La cessation d'activité entraîne la radiation de votre entreprise RNE et du RCS pour une activité commerciale.

Si vous n'avez pas réalisé ou déclaré de chiffre d'affaires ou de recettes durant au moins 2 années civiles consécutives, vous êtes présumé ne plus exercer d'activité professionnelle justifiant votre affiliation à la sécurité sociale.

La radiation peut être décidée par la sécurité sociale. Vous pouvez vous opposer à cette radiation dans un délai de 1 mois à compter de la réception de cette information.

Comment réactiver son auto-entreprise après une suspension ?

Il est possible de redevenir auto-entrepreneur après une radiation à plusieurs conditions. En effet, dès lors qu’une entreprise ne correspond plus aux critères du régime de l’auto-entrepreneur, celle-ci peut être radiée du registre dans lequel elle est enregistrée, soit le RCS (Registre du Commerce et de l’Industrie) pour une activité commerciale, soit le RM (Répertoire des métiers) pour une activité artisanale.

Afin de redevenir auto-entrepreneur après cette dernière situation, il faudrait mettre fin à cette entreprise individuelle et rouvrir une nouvelle micro-entreprise avec une activité compatible en respectant les plafonds.

Pour cela, l’auto-entrepreneur se doit de respecter certaines formalités fiscales et sociales. À noter : par ailleurs, il possède également la possibilité de suspendre temporairement son activité. Pour ce faire, il lui suffit de déclarer un chiffre d’affaires nul.

Coût des démarches de radiation

Le principal atout de la micro-entreprise réside dans le fait qu’elle ne nécessite pas de disposer d’un budget important pour assurer sa création et son développement. Cela reste valable lorsqu’il faut la radier. L’entrepreneur peut réaliser lui-même les formalités, gratuitement.
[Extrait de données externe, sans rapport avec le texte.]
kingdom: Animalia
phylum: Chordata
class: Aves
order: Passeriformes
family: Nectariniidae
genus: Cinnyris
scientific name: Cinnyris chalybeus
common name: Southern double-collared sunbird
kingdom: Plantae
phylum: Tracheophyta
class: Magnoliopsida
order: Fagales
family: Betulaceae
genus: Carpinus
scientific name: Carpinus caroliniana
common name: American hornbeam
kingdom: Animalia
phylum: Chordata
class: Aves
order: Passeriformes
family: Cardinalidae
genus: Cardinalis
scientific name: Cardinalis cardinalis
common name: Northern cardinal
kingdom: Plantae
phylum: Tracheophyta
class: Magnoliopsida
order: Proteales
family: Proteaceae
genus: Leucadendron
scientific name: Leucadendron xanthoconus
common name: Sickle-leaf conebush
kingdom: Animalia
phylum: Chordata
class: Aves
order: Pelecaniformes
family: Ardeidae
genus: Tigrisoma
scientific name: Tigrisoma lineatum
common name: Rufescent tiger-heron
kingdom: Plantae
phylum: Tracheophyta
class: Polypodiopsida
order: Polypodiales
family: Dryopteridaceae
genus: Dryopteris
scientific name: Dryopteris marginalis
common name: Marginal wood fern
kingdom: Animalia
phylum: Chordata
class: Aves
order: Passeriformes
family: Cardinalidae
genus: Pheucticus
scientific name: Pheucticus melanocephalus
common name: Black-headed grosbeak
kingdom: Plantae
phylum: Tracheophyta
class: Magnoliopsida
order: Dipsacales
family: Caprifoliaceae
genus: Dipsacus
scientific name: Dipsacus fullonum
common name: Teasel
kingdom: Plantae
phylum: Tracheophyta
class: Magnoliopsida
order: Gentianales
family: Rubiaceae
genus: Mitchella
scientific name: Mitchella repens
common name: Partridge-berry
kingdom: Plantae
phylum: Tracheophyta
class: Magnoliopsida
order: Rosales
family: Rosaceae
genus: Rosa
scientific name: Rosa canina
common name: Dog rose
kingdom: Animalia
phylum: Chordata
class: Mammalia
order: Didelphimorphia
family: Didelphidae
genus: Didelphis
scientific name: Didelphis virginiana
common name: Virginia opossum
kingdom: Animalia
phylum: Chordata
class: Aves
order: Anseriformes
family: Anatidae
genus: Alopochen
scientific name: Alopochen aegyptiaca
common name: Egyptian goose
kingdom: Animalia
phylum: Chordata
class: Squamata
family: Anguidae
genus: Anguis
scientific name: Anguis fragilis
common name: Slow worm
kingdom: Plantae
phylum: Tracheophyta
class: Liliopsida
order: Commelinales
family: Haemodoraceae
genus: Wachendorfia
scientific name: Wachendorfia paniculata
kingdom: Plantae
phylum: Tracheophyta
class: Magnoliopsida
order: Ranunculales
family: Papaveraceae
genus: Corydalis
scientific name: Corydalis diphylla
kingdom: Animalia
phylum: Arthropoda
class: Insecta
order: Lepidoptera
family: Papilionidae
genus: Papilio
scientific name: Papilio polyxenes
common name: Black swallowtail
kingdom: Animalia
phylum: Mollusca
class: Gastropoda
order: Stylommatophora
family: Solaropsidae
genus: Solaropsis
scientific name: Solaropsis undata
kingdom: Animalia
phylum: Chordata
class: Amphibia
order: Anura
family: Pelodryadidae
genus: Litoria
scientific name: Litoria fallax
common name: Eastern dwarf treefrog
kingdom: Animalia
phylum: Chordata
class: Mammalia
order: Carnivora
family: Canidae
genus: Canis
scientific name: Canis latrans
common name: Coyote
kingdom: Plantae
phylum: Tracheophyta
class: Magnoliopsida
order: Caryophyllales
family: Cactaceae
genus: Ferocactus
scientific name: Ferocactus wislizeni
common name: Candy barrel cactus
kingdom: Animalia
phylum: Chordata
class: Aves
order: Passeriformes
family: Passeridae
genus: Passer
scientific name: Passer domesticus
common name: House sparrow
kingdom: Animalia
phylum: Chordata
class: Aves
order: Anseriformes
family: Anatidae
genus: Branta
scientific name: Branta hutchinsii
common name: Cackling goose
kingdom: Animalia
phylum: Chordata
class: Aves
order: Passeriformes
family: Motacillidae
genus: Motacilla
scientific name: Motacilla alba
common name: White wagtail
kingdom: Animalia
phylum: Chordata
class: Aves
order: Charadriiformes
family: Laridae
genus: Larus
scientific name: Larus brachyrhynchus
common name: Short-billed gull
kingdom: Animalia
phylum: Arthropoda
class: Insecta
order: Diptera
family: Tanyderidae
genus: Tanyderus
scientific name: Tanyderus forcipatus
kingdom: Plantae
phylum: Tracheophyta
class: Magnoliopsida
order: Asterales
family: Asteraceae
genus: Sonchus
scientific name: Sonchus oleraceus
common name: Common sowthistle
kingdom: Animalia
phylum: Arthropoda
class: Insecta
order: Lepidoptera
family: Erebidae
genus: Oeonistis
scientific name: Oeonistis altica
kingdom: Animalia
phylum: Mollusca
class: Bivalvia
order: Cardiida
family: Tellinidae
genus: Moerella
Ce n’est que lorsqu’il fait appel à un prestataire qu’il a besoin de prévoir un budget.

Tableau récapitulatif des seuils de chiffre d'affaires

Type d'activité Seuil de chiffre d'affaires annuel
Ventes de marchandises 176 200 €
Prestations de services 72 600 €
Activité mixte 188 700 €

La cessation d'activité d'un auto-entrepreneur est une décision qui peut être motivée par diverses raisons. Il est essentiel de connaître les démarches à effectuer et les conséquences qui en découlent afin de gérer au mieux cette transition.